VORLIEGENDER TEXT »
Die Geranie oder auch Pelargonie
Die wohl populärsten Balkonpflanzen sind Geranien. Es gibt in der Tat nur wenige Zwecke, für die sie nicht geeignet wären.
Sie eignen sich für Blumenbeete, zur Bepflanzung von Gräbern, für Schalen und lassen sich auch als Balkonpflanzen verwenden.
Die Gattung umfasst ca. 250 Arten, die fast alle in Südafrika ihren Ursprung haben.
In unseren Gärten sind reine Arten nur selten anzutreffen.
Im Wesentlichen handelt es sich bei unseren Balkon- und Zimmerpflanzen um Kreuzungsprodukte.
Für Blumenkästen kommen vor allem die Peltatum (Efeugeranien) und die Zonale-Hybriden (Zonalgeranien) in Betracht.
Zonalgeranien
Zonalgeranien sind Hybriden, die durch Kreuzungen entstanden sind. Sie sind wahrscheinlich aus Kreuzungen von Pelargonium inquinans,
Pelargonium zonale und einigen anderen Arten hervorgegangen. Sie bilden bis zu 50 Zentimeter hohe, dichte Büsche mit fleischigen Trieben,
welche im Laufe des Sommers von unten her verholzen. Zonalgeranien bekommen an langen Stielen sitzende,
rundlich-nierenförmige, oft leicht gelappte, kräftig grüne Blätter.
Die Blüten sind einfach oder gefüllt und in der Regel einfarbig (weiß, rosa, lachs, zinnober bis karmin).
Man kann für Blumenkästen und Schalen gefüllte oder einfache Sorten nehmen.
Für Beete sind einfache Sorten besser geeignet, da die Blüten gefüllter Sorten bei Regen leicht klumpig werden und sogar faulen.
Man sollte stets nur eine Sorte pflanzen, im Abstand von 30 Zentimeter oder mehr.
Efeugeranien
Diese Pflanzen haben dünne, aber feste, anfangs weiche, später verholzende Triebe, die herabhängen oder am Boden aufliegen.
Die Blätter sind lang gestielt und ganzrandig. Wegen ihrer fleischigen, glänzenden und meist glatten Blätter,
die denen des Efeus ähneln, bezeichnet man diese Gruppe als Efeugeranien.

VORLIEGENDE DATEN »
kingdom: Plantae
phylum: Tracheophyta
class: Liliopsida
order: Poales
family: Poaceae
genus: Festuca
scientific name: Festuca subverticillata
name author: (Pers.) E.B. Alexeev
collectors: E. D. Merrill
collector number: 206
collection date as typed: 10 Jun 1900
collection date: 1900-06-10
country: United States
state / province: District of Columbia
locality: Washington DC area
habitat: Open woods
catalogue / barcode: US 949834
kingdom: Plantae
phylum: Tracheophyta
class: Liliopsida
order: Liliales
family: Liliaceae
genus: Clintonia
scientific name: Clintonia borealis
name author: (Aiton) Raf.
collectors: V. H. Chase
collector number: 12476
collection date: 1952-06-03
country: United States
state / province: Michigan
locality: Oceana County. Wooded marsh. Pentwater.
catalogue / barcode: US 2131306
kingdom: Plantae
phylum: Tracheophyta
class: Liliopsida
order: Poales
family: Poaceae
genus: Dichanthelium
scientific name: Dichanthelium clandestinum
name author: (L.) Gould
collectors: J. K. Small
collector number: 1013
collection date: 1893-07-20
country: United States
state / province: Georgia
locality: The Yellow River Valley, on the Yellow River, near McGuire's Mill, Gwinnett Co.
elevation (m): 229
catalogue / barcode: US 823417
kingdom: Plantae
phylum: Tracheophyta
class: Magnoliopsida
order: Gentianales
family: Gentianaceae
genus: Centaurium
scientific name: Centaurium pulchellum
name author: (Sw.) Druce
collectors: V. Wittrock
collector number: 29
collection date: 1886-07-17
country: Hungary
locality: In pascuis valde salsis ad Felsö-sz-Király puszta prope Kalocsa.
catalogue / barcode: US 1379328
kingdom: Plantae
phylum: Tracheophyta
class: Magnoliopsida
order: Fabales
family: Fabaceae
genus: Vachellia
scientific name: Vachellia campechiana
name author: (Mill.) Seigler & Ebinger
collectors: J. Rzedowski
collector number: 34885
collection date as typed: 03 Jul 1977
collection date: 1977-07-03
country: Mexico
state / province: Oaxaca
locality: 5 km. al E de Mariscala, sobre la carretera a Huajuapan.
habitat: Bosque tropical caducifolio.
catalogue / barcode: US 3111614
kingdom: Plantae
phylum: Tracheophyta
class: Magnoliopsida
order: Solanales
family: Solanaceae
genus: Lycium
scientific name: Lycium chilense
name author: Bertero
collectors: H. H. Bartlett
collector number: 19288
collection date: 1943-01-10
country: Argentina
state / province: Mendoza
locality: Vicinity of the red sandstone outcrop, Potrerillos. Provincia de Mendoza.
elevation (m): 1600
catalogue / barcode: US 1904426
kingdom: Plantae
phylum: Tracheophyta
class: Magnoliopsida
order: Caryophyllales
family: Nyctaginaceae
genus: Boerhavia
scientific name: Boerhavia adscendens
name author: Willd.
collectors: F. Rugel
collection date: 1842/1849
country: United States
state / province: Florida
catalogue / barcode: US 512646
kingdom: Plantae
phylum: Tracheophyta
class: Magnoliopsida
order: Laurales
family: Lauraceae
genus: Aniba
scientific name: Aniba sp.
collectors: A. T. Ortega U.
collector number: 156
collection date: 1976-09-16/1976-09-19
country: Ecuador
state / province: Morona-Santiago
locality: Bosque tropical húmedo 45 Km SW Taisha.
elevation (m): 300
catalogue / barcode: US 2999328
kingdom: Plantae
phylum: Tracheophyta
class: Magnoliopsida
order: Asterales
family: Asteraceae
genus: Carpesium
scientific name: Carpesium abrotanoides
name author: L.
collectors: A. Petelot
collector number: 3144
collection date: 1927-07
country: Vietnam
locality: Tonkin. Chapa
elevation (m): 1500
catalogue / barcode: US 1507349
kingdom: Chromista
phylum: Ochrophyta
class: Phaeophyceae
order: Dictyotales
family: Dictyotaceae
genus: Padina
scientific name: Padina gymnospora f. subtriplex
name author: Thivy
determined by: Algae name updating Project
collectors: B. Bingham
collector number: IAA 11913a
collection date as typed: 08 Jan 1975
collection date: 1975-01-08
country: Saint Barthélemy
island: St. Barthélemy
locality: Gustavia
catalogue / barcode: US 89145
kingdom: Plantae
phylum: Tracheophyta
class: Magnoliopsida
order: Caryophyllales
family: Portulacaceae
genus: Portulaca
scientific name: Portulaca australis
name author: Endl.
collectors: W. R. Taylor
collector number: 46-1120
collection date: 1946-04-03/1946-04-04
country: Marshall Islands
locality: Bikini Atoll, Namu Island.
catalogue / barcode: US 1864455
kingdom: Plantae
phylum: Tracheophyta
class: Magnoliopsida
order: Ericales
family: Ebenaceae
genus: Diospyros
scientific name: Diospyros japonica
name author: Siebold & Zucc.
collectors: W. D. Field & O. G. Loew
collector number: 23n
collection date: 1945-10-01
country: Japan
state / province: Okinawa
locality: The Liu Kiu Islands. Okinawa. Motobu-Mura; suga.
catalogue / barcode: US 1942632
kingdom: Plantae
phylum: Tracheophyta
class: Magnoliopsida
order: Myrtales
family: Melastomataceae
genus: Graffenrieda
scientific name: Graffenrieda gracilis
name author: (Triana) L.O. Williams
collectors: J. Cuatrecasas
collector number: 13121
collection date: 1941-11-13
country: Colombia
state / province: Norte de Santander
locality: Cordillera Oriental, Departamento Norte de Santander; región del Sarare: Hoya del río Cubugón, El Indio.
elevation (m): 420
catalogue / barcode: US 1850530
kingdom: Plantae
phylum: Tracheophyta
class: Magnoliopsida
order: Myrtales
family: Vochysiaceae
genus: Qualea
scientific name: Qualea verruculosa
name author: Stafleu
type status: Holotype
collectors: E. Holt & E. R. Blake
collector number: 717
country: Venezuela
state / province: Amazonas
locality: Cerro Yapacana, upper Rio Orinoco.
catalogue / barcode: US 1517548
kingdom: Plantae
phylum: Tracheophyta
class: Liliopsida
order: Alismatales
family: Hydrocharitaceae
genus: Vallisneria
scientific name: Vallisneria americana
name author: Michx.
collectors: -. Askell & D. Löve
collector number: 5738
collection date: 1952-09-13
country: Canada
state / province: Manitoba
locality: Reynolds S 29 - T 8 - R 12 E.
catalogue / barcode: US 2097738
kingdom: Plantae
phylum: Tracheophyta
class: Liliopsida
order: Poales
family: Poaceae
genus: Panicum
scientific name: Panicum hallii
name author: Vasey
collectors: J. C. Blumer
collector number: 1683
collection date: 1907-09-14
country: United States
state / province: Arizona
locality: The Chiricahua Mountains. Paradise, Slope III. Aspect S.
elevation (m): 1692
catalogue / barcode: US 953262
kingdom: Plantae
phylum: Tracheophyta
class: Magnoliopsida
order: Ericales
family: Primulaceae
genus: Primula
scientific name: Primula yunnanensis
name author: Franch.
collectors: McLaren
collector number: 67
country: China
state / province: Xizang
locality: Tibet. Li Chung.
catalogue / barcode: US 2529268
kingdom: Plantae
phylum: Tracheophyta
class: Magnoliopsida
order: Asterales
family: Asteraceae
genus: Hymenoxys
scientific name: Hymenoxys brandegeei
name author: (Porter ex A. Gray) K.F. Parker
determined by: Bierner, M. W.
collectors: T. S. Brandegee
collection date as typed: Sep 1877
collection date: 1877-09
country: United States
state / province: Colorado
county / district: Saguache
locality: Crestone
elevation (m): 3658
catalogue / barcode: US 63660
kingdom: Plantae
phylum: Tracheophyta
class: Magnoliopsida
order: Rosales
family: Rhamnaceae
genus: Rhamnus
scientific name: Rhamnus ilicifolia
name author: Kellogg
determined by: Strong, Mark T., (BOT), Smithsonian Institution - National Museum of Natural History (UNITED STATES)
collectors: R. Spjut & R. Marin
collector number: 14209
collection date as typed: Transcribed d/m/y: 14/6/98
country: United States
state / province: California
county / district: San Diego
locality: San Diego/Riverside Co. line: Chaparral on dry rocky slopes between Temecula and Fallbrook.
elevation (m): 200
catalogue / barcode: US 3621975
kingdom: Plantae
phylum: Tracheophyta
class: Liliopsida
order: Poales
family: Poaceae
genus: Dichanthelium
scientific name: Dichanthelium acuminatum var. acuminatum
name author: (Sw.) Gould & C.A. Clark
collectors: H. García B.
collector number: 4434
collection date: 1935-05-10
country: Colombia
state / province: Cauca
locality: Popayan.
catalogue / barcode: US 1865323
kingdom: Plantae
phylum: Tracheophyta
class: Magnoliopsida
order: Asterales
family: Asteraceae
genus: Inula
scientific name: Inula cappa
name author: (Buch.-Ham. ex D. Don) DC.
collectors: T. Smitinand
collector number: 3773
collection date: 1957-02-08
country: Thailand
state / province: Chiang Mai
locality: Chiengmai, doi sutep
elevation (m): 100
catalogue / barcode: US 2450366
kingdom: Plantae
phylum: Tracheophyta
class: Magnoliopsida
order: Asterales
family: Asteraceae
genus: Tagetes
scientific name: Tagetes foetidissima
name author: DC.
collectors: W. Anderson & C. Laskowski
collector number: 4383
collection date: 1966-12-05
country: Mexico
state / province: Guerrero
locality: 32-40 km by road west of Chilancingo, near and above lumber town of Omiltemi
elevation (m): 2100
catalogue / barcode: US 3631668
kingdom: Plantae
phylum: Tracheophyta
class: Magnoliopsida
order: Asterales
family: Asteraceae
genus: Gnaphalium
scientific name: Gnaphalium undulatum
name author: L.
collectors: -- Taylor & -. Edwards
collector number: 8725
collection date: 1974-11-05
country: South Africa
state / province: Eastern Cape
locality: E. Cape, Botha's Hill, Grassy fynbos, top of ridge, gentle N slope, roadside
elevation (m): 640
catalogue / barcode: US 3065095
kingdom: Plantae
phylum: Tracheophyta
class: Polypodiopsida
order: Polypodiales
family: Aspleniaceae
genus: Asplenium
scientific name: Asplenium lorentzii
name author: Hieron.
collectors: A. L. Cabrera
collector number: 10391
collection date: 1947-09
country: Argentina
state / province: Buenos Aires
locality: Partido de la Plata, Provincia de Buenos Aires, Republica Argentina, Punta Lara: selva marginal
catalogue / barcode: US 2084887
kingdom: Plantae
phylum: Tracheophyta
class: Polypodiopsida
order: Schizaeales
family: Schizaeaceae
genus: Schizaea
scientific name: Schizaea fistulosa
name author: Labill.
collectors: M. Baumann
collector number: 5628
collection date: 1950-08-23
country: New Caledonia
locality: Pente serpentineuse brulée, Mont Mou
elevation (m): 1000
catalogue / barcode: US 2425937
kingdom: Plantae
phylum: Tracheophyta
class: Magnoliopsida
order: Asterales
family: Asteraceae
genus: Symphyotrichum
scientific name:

AUFGABEN »
a. Gib bitte aus dem Text über Geranien alles von „Für Blumenkästen kommen“ bis hinunter zu „kräftig grüne Blätter.“ wortgetreu wieder.
b. Wie hoch werden die Büsche der Zonalgeranien laut dem Text über Geranien?

ANTWORTEN »
a.
Für Blumenkästen kommen vor allem die Peltatum (Efeugeranien) und die Zonale-Hybriden (Zonalgeranien) in Betracht.
Zonalgeranien
Zonalgeranien sind Hybriden, die durch Kreuzungen entstanden sind. Sie sind wahrscheinlich aus Kreuzungen von Pelargonium inquinans,
Pelargonium zonale und einigen anderen Arten hervorgegangen. Sie bilden bis zu 50 Zentimeter hohe, dichte Büsche mit fleischigen Trieben,
welche im Laufe des Sommers von unten her verholzen. Zonalgeranien bekommen an langen Stielen sitzende,
rundlich-nierenförmige, oft leicht gelappte, kräftig grüne Blätter.

b. Bis zu 50 Zentimeter.